California has substantially more healthcare capacity than necessary to manage the pandemic under the stay at home order.
I have updated Model 3.0 to Model 3.1.
- Daily new confirmed cases will peak in the State data from April 4th to April 6th.
- Hospitalizations will peak between April 6th and April 11th. From that point forward, the curve will be flat or bent. This is the critical timeline for assessing the effectiveness of the stay at home order.
- The State will need a total of 4300 hospital beds to manage the peak.
- Fatalities will peak between April 21st and 26th.
My modeling shows that California will have substantial unused healthcare system capacity under the stay at home order.

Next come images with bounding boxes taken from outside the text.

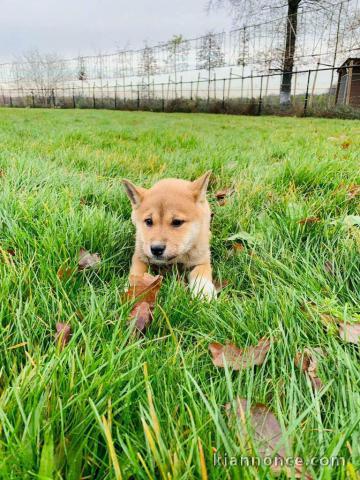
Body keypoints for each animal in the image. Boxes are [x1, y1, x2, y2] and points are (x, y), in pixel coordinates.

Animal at [122, 172, 215, 300]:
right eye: (148, 221)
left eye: (177, 222)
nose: (156, 249)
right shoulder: (140, 256)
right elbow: (136, 273)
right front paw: (133, 290)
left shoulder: (202, 260)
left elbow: (201, 273)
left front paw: (204, 292)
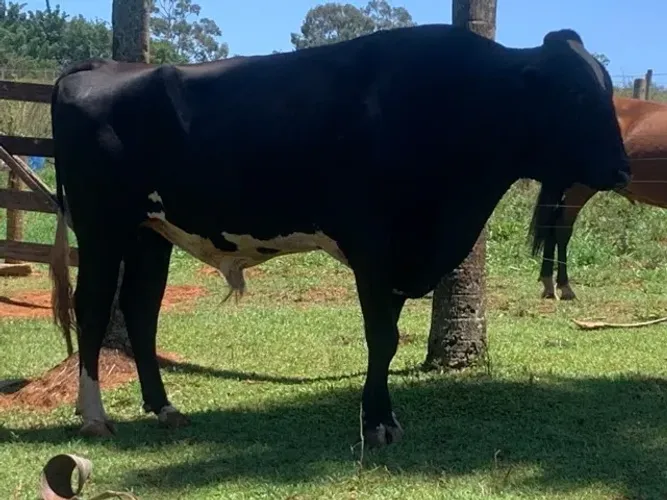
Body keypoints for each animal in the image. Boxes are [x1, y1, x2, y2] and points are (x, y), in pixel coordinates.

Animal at [48, 24, 630, 448]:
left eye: (606, 88)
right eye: (575, 94)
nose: (623, 170)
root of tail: (102, 66)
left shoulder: (401, 256)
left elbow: (388, 336)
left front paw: (381, 417)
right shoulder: (374, 245)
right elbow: (382, 337)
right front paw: (378, 424)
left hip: (152, 231)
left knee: (140, 311)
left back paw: (165, 408)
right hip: (102, 227)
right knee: (93, 307)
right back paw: (94, 417)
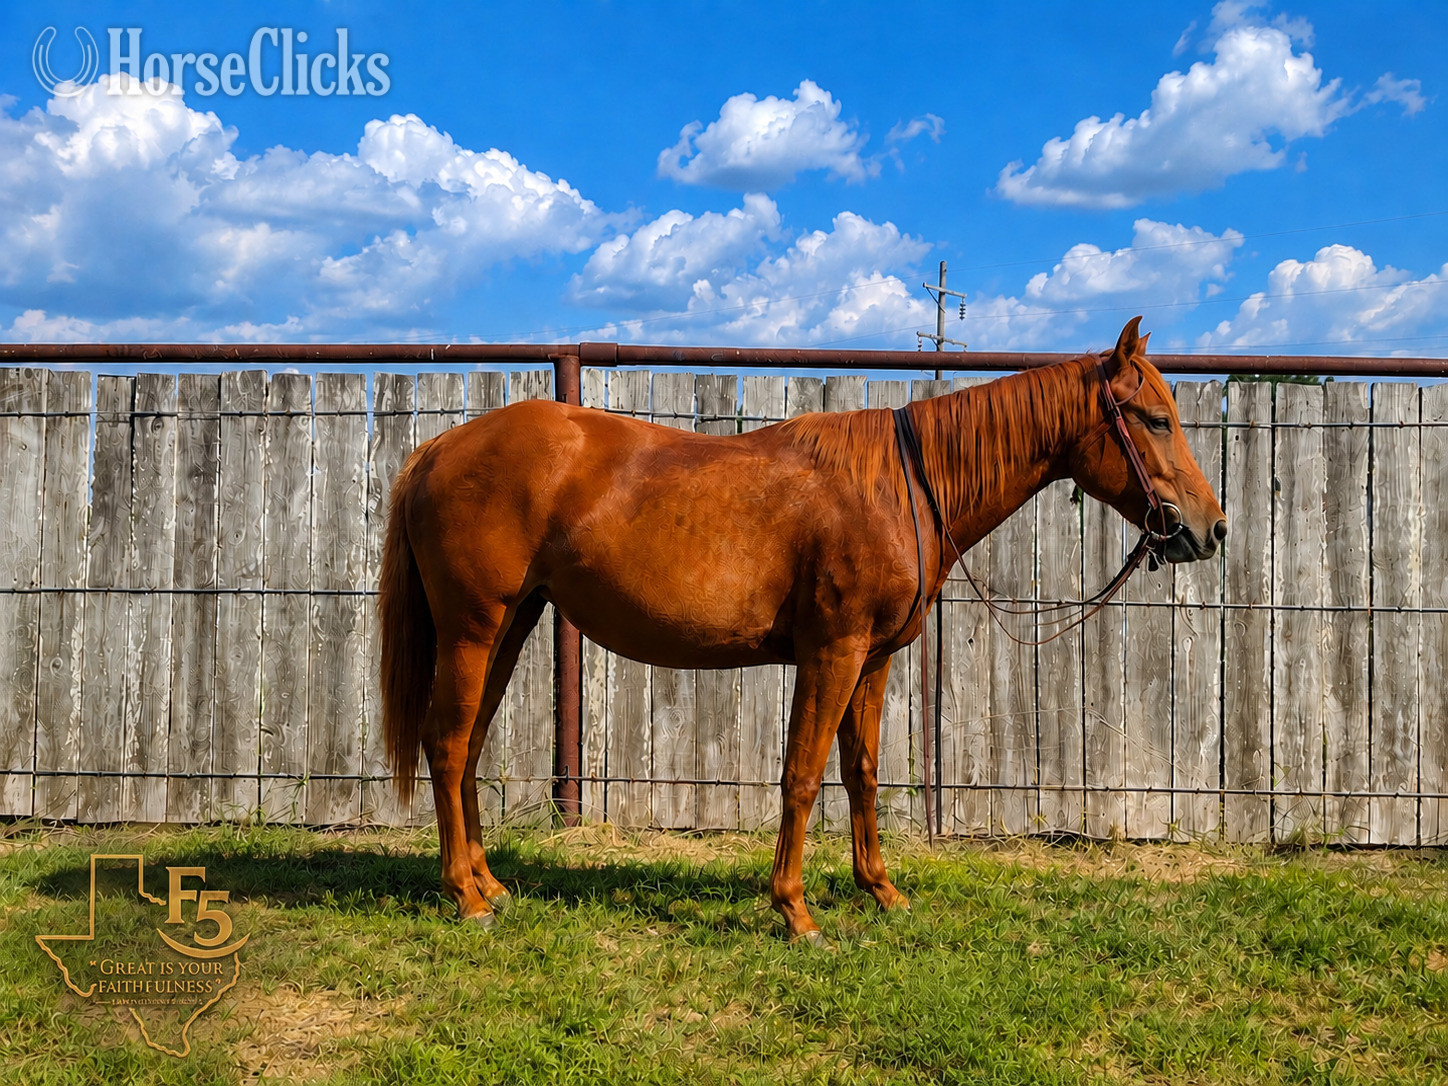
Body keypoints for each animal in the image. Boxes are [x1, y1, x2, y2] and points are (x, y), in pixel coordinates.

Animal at [379, 316, 1227, 944]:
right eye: (1156, 419)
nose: (1211, 529)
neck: (898, 485)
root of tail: (437, 450)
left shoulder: (874, 660)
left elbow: (862, 773)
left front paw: (881, 890)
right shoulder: (832, 653)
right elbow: (803, 774)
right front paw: (794, 910)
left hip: (511, 626)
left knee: (468, 746)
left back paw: (490, 882)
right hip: (473, 628)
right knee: (447, 744)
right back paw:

I have updated the Model once again to address updates in the State’s reporting. Notably, the State quietly reported yesterday that it had substantially cleared its testing backlog. As I previously assumed in Models 1.0 and 3.0, the overwhelming majority of cases in the backlog were negative. This is clear from the fact that the number of confirmed new cases went down on the day the backlog was cleared. As a result of the reduction in the backlog, I was able to accurately estimate the typical lag between the date of a test and its reporting by the State. Right now, the lag appears to be 4 to 5 days. Accordingly, I simply re-calculated the lag built into my model to align it with the State’s reporting so that I am comparing predicted apples to actual apples.
The Models appear to be performing quite well.